Moonrise Kingdom opens with the camera gracefully panning sideways through the cross-section of a suburban home in 1960s New England, stopping occasionally, like a train pulling into station after station, to spy on members the family. We may as well be peering into a retro doll's house - and we are the kids about to play with the toys inside. This is an adult film, really, of course, with all the pleasures of seeing content start Bruce Willis a soft-hearted local cop; briefly encountering Tilda Swinton as a uniformed care worker called Social Services; lapping up the ample Hank Williams on the soundtrack; and squirming at a school production of Benjamin Britten's 'Noye's Fludde'. But you can imagine 'Moonrise Kingdom' turning young kids on to cinema; it's so full of a joyous love for the medium and smart without being clever-clever.

3. The Darjeeling Limited (2007) March 17

Wilson, Brody and Schwartzman are three brothers who embark on a journey through India a year after their father's death: they haven't seen each other since his funeral and Wilson, the older of the three and a dominating presence, hopes that a long train journey will bring them closer together as friends and as brothers.

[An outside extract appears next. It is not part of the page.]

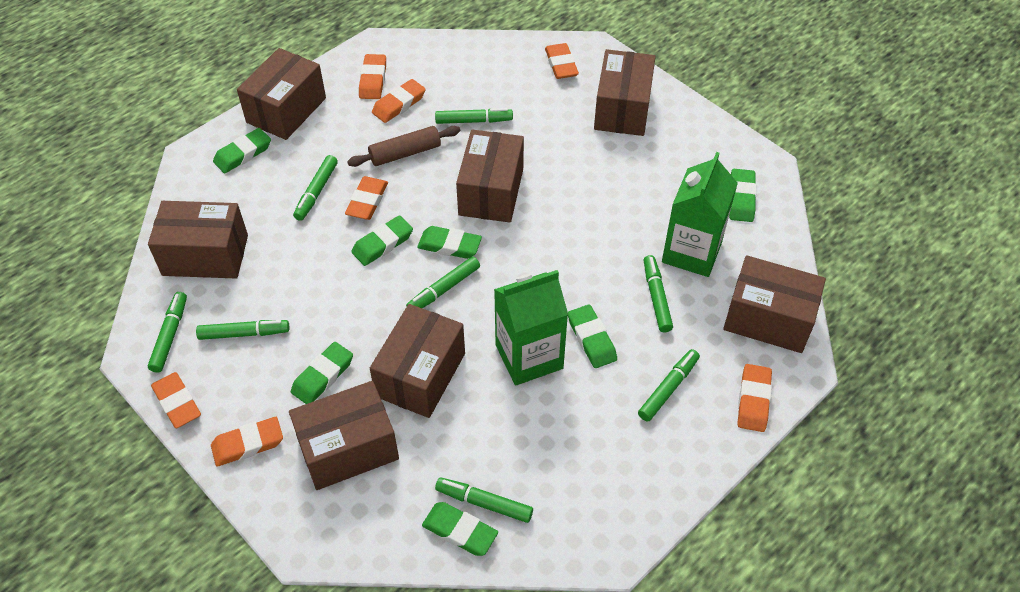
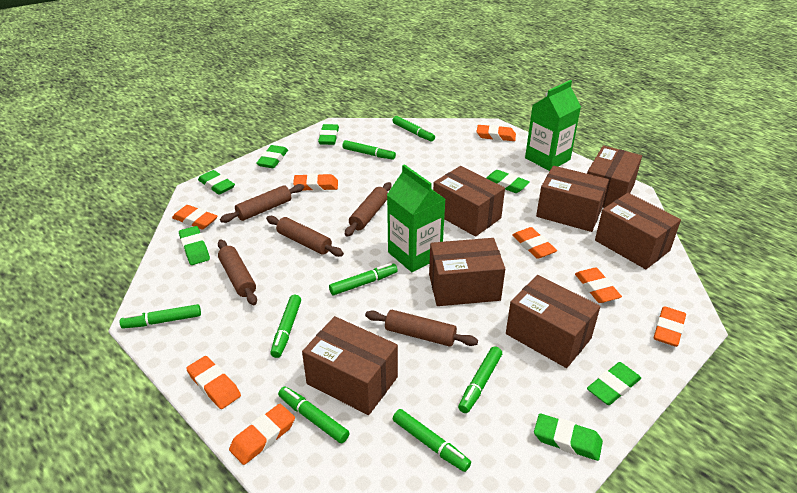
brown rolling pin: [347,126,460,167] = 1 -> [218,240,257,305] [220,184,304,223] [266,216,344,257] [345,182,391,237] [365,310,478,347] = 5
orange eraser: [151,372,201,428] [211,417,283,466] [345,176,388,220] [359,54,386,99] [372,79,426,123] [545,43,579,79] [738,364,772,432] = 7 -> [172,205,218,230] [186,356,241,409] [229,404,295,465] [293,174,338,191] [477,125,516,141] [512,227,557,259] [575,268,622,303] [654,306,686,347] = 8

It's an Anderson movie from the off: the sound of The Kinks and the Stones mixed with the music of Satyajit Ray; the marriage of colour, costume and production-design to create a vivid but heightened impression of the real world.

4. The Life Aquatic with Steve Zissou (2004) March 24

With a plan to exact revenge on a mythical shark that killed his partner, oceanographer Steve Zissou rallies a crew that includes his estranged wife, a journalist, and a man who may or may not be his son.

5. The Royal Tenenbaums (2001) March 31

An estranged family of former child prodigies reunites when their father announces he is terminally ill. It exists in a bubble - Anderson's New York doesn't exist and never did - but the rarefied atmosphere is a bit of a blind; what sneaks up on you is how, in his deliciously roundabout way, Anderson wears irony on his sleeve to camouflage a deeper sincerity. At its heart, this is a comedy of unrequited love, melancholy and disappointment. One to savour.